The increase will strengthen UEFA’s campaign to discourage any re-emergence of plans for a breakaway super league on the lines of the short-lived rebellion by 12 clubs in April 2021.
Three of those clubs, Real Madrid, Barcelona and Juventus, are continuing to fight for a super league in the courts.
According to a UEFA statement released on Monday, the success of the bidding process proved that the new Champions League format, which is to expand the competition from 32 to 36 clubs in 2024 and use the ‘Swiss model’ to offer more group match days (10 compared to the current six), “holds significant commercial potential.”
Under the Swiss model, the 36 teams compete in one huge group. After 10 rounds, against opponents drawn before the start, the top 16 will advance to the first knockout round. One result is the total number of Champions League games in a season will increase from 125 to 225.
The plan has also drawn criticism because at least two of the extra four clubs will qualify on the basis of past performance.
“We are delighted that our tender has attracted so much interest,” UEFA president Aleksander Ceferin said in the statement, adding that the agreements “can generate more revenue for Europe’s clubs, especially at this crucial time when there is a need for financial stability.”
‘Untapped sources of revenue’
UEFA used existing intermediary TEAM Marketing and added another, Relevent Sports, for the negotiations.
UEFA also gave a greater role to the European Club Association (ECA), which represents leading clubs across the continent.

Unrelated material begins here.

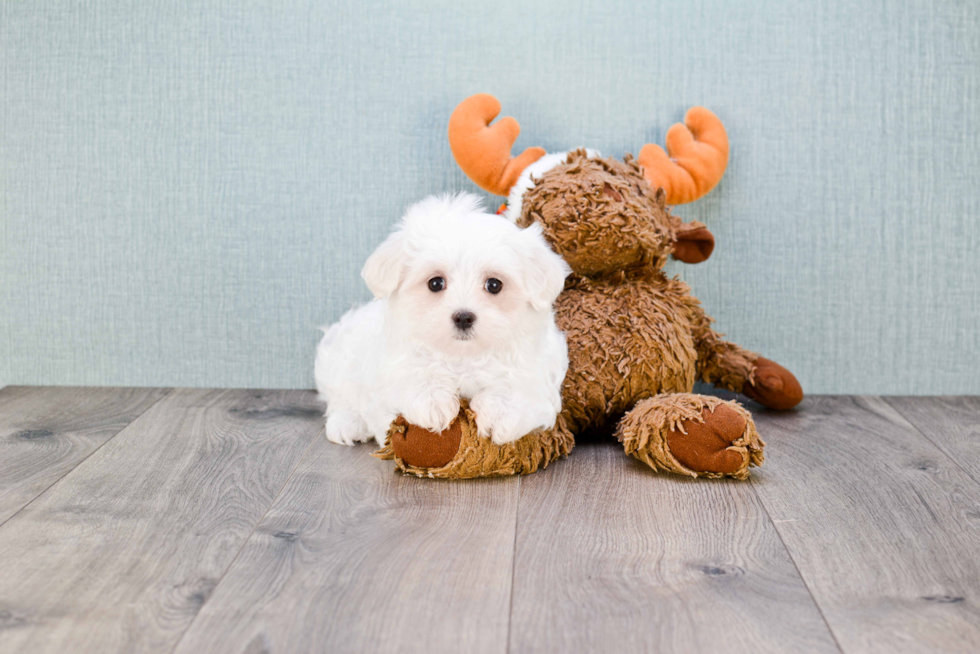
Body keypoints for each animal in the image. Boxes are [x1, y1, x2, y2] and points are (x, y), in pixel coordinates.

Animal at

Ceferin thanked ECA, which is led by Nasser Al-Khelaifi, president of Paris Saint-Germain for its “valuable collaboration”, a sign of UEFA’s desire to include more clubs in the management of European soccer.
“Nasser had a driving role, he worked with Ceferin as the boss of the ECA,” a source close to the negotiations told AFP.

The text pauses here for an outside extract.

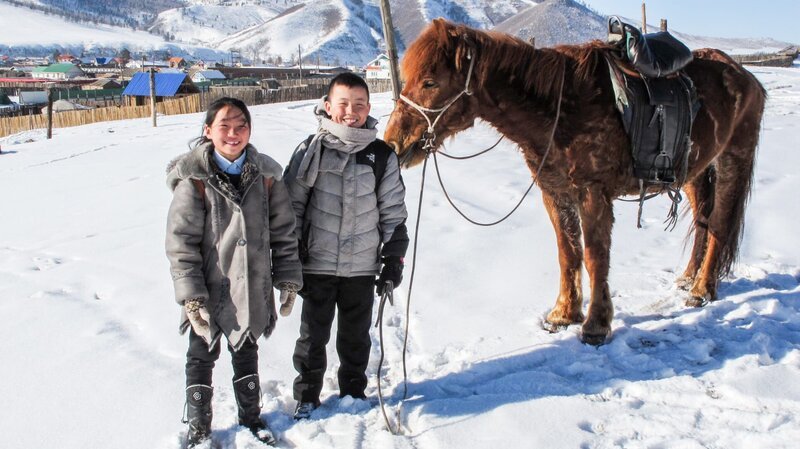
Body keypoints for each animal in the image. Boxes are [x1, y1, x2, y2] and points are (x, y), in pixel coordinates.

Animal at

The Qatari, who is also the head of media giant beIN which broadcasts the Champions League in France, some Asian countries, the Middle East and North Africa, wrote to the 230 ECA member clubs on Tuesday in a letter, which AFP has obtained.
“We have been able to achieve a level of commercial success never seen before for European club competitions. And beyond that, there are other untapped sources of revenue that we are actively studying,” wrote Al-Khelaifi.
In addition to the lucrative Champions League, UEFA runs the Europa League and the Europa Conference League as well as the European Supercup, and the Youth League for club under-19 teams.